• **The problem**
Will you substitute "Store" for "Shop" everywhere it occurs in the data below and leave everything else unchanged?

[Records in a dataset]
____________

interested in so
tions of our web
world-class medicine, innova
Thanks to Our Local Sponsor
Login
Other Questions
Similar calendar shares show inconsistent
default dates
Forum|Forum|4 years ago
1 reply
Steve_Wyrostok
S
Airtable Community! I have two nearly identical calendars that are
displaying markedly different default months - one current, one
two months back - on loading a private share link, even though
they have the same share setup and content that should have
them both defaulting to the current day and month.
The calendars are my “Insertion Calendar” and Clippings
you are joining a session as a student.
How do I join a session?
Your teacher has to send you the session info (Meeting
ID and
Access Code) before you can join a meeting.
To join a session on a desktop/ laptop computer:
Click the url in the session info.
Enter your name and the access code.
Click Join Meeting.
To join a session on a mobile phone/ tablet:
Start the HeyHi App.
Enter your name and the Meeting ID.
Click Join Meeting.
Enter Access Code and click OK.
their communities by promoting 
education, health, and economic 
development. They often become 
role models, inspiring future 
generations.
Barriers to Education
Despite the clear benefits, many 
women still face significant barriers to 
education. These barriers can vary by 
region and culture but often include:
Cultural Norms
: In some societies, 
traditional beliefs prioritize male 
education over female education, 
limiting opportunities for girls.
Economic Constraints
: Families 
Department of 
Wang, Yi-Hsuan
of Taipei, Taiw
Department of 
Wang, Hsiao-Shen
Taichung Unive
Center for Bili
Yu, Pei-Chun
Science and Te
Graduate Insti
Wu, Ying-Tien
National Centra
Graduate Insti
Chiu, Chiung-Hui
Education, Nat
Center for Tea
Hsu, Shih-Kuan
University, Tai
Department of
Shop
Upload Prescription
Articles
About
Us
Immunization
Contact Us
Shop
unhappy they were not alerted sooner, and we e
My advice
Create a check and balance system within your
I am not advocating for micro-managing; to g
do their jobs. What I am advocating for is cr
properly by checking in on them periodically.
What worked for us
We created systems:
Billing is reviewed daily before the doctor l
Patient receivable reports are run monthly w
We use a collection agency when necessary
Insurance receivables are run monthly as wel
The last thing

____________

• **Problem solution**
interested in so
tions of our web
world-class medicine, innova
Thanks to Our Local Sponsor
Login
Other Questions
Similar calendar shares show inconsistent
default dates
Forum|Forum|4 years ago
1 reply
Steve_Wyrostok
S
Airtable Community! I have two nearly identical calendars that are
displaying markedly different default months - one current, one
two months back - on loading a private share link, even though
they have the same share setup and content that should have
them both defaulting to the current day and month.
The calendars are my “Insertion Calendar” and Clippings
you are joining a session as a student.
How do I join a session?
Your teacher has to send you the session info (Meeting
ID and
Access Code) before you can join a meeting.
To join a session on a desktop/ laptop computer:
Click the url in the session info.
Enter your name and the access code.
Click Join Meeting.
To join a session on a mobile phone/ tablet:
Start the HeyHi App.
Enter your name and the Meeting ID.
Click Join Meeting.
Enter Access Code and click OK.
their communities by promoting 
education, health, and economic 
development. They often become 
role models, inspiring future 
generations.
Barriers to Education
Despite the clear benefits, many 
women still face significant barriers to 
education. These barriers can vary by 
region and culture but often include:
Cultural Norms
: In some societies, 
traditional beliefs prioritize male 
education over female education, 
limiting opportunities for girls.
Economic Constraints
: Families 
Department of 
Wang, Yi-Hsuan
of Taipei, Taiw
Department of 
Wang, Hsiao-Shen
Taichung Unive
Center for Bili
Yu, Pei-Chun
Science and Te
Graduate Insti
Wu, Ying-Tien
National Centra
Graduate Insti
Chiu, Chiung-Hui
Education, Nat
Center for Tea
Hsu, Shih-Kuan
University, Tai
Department of
Store
Upload Prescription
Articles
About
Us
Immunization
Contact Us
Store
unhappy they were not alerted sooner, and we e
My advice
Create a check and balance system within your
I am not advocating for micro-managing; to g
do their jobs. What I am advocating for is cr
properly by checking in on them periodically.
What worked for us
We created systems:
Billing is reviewed daily before the doctor l
Patient receivable reports are run monthly w
We use a collection agency when necessary
Insurance receivables are run monthly as wel
The last thing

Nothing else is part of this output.